Ich hatte noch nicht einmal ganz ausgeredet, da liefen Betina die Tränen nur so übers Gesicht. Es war jedoch deutlich zu erkennen, dass sie alles daran setzte, ihre Selbstbeherrschung nicht vollends zu verlieren. In diesem Moment stand sie direkt neben ihrer Mutter, die sie mit ihrem Unterarm stützte, als sie für einen kurzen Augenblick in sich zusammensackte.
Doch genauso schnell, wie dieser Gefühlsausbruch gekommen war, hatte sie ihre Fassung auch wiedererlangt, sodass wir die konkreten Maßnahmen besprechen und erste Termine festlegen konnten.

▶ AUFGABENSTELLUNG: Setze den Auszug über Betina und ihre Mutter bitte im Anschluss an seinen letzten Satz fort.

▶ GEGEBENE DATEN:
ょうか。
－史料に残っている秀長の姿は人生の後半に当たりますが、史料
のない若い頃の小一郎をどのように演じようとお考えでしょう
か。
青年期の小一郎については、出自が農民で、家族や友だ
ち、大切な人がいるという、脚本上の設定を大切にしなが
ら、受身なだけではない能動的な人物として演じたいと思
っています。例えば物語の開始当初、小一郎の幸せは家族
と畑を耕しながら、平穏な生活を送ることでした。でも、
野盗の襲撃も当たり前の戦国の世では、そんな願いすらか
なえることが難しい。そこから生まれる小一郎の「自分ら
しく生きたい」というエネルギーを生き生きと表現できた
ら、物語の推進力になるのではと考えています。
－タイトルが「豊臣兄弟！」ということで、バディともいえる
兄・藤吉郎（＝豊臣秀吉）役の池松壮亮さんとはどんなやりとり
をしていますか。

▶ SCHRIFTLICHE ANTWORT:
Ich habe so etwas wie Mitspracherecht in meinem Leben. Viele meiner ursprünglichen Vorstellungen sind berücksichtigt worden, wenn auch alles anders verlaufen ist als geplant. Als wir uns verabschiedeten, sagte Betina, dass sich ihr Leben anfühlt, als wäre sie in einem falschen Film gelandet, als hätte sie keinen sonderlichen Einfluss auf ihre Lebenssituation. Ich bin mir sicher, dass der Kleine Nazareno einen entscheidenden Beitrag dazu leisten kann, dass Betina sich schon bald zur Hauptdarstellerin ihrer eigenen Geschichte verwandeln wird! Wir freuen uns, ihr dabei helfen zu dürfen!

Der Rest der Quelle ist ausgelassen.